# old pic, lg snake



## DMTWI (Nov 2, 2010)

Found an old pic of my boa, she was about 13-14 years old here. Pic quality isn't so good, but as I mentioned, it's an OLD pic.


----------



## Saint Francis (Jun 2, 2010)

Wow, that is a good sized boa. My boa was about 6-7 ft max. Now, my Burmese python was unofficially measured at 15 ft...tough to get an accurate measurement on that snake LOL. Got bit by that snake real good one time, something you don't forget too easily. It was more painful getting her off my arm than the bite itself. Those teeth were so sharp and point backwards (actually had to remove a few teeth embedded into my arm), not to mention she got a few coils around my arm...I changed my underwear after that experience


----------



## ThaLadyPit (Oct 12, 2008)

Dave! Where have you been? We've been missing you around here. 

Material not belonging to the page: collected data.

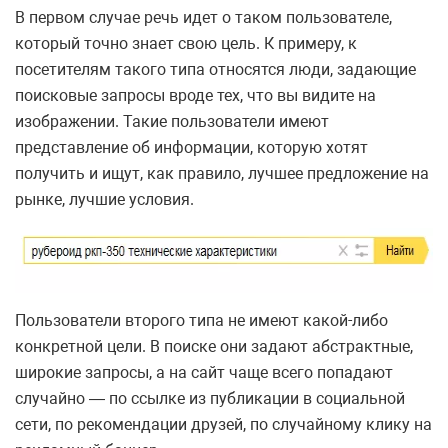
В первом случае речь идет о таком пользователе,
который точно знает свою цель. К примеру, к
посетителям такого типа относятся люди, задающие
поисковые запросы вроде тех, что вы видите на
изображении. Такие пользователи имеют
представление об информации, которую хотят
получить и ищут, как правило, лучшее предложение на
рынке, лучшие условия.
Пользователи второго типа не имеют какой-либо
конкретной цели. В поиске они задают абстрактные,
широкие запросы, а на сайт чаще всего попадают
случайно — по ссылке из публикации в социальной
сети, по рекомендации друзей, по случайному клику на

That is one gorgeous girl you had there! I would love to have something like that, but I'm afraid my kids would scare it away lol.


----------



## Celestial88 (Mar 14, 2011)

Beautiful animal!!


----------



## DMTWI (Nov 2, 2010)

Thanks guys, she was a fun snake...only got bit a couple times, good learning experience. 

Yes, i've been slacking on PB lately, been checking in as a stalker though. :roll:


----------